Wouldn't doing that be a Disable Device check?
That's what I assumed, yes, but I wondered if the Disable Device skill check assumed a more...."controlled".....attempt. I guess I meant that an attempt without the use of delicate tools ( "Toolset? Nah, i'm just gonna jam this chisel into the keyhole and smack it real hard with the pommel of my sword") might mean an adjustment to the DC or something.

cranewings |
Unless made from adamantium or some other such substance I'd generally rule that a lock small enough to carry around is basically trivial to destroy by a strong person with the right tools.

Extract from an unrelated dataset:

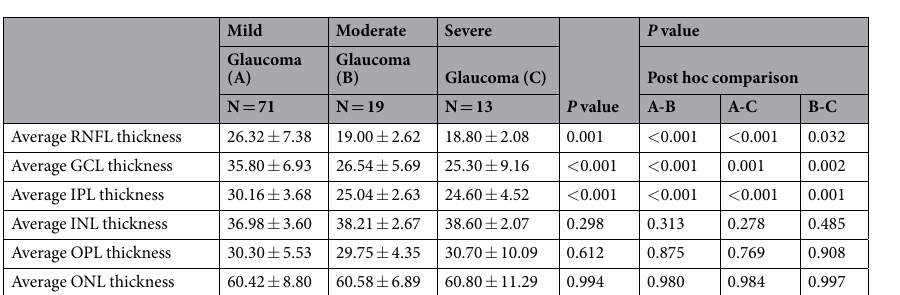
Table 2. Average RNFL, GCL, IPL, INL, OPL, and ONL thicknesses in the macular area of glaucoma patients using Spectral-domain optical coherence tomography. RNFL = retinal nerve fiber layer; GCL = ganglion cell layer; IPL = inner plexiform layer; INL = inner nuclear layer; OPL = outer plexiform layer; ONL = outer nuclear layer. * Comparison among the three groups by Kruskal-Wallis One-way analysis of variance.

It won't be silent and I'm not vouching for the contents of the container being left in one piece, but it will be quick. Slide crowbar under hasp, pull.I can't possibly agree with RD on ten hit points (as much as a two handed sword) let alone 30. But that might just mean I can't agree with the rule book. This happens a lot.
I totally agree with this. There is no point in rules for this sort of thing.
In my game, and player can break a lot so long as their character has a tool to do it. You don't have to make a roll so long as you can explain what you are doing. For example, if you are on the side of a door with hinges, you can use a hammer to break the hinges off.

Cheapy |

Funny, the game has rules for hinges too.
In the interest of not making the guy with DD feel useless and to curtail a certain amount of metagaming, I probably wouldn't allow characters with no idea how to disable devices to disable devices. Bashing until it's broken? Sure.

Turin the Mad |

Yeah, breaking locks isn't that easy. Early locks are generally pretty massive compared to today, usually a custom installation for what ever portal or object is being secured. Thet're generally *much* easier to pick than to smash open. The irony is that the lock mechanism itself is primitive, just look at old keys. They are often little more than a single flange or two with a handle. Most locks in D&D would not warrant better than a DC 15 to 20 check to pick, most towards the 15 range.
Locks on hasps that are quickly removed by violent force generally remove the hasp, not the lock.
Real locksmithing crafting custom locks by hand are worth their body weight in gold.
The modern "quick set" locks we see today are relatively hard to pick without sufficient practice and the correct tools. Bypassing them (disabling) can be done fairly quickly with a power drill, the correct drill bits, a pair of pliers, a good-sized flat-head screwdriver and a hefty channel lock. The entry knobs are generally laughably easy to bypass - the deadbolt is what slows you down. If you don't want to ruin the door, this takes anywhere from 5 minutes to as long as 2 hours or more. Sometimes you will break drill bits and screwdrivers getting through the deadbolt.
If you only have an entry lock securing your primary doors, I suggest getting new doors (pre-drilled with all the proper holes) and new good-name locks to go in those holes.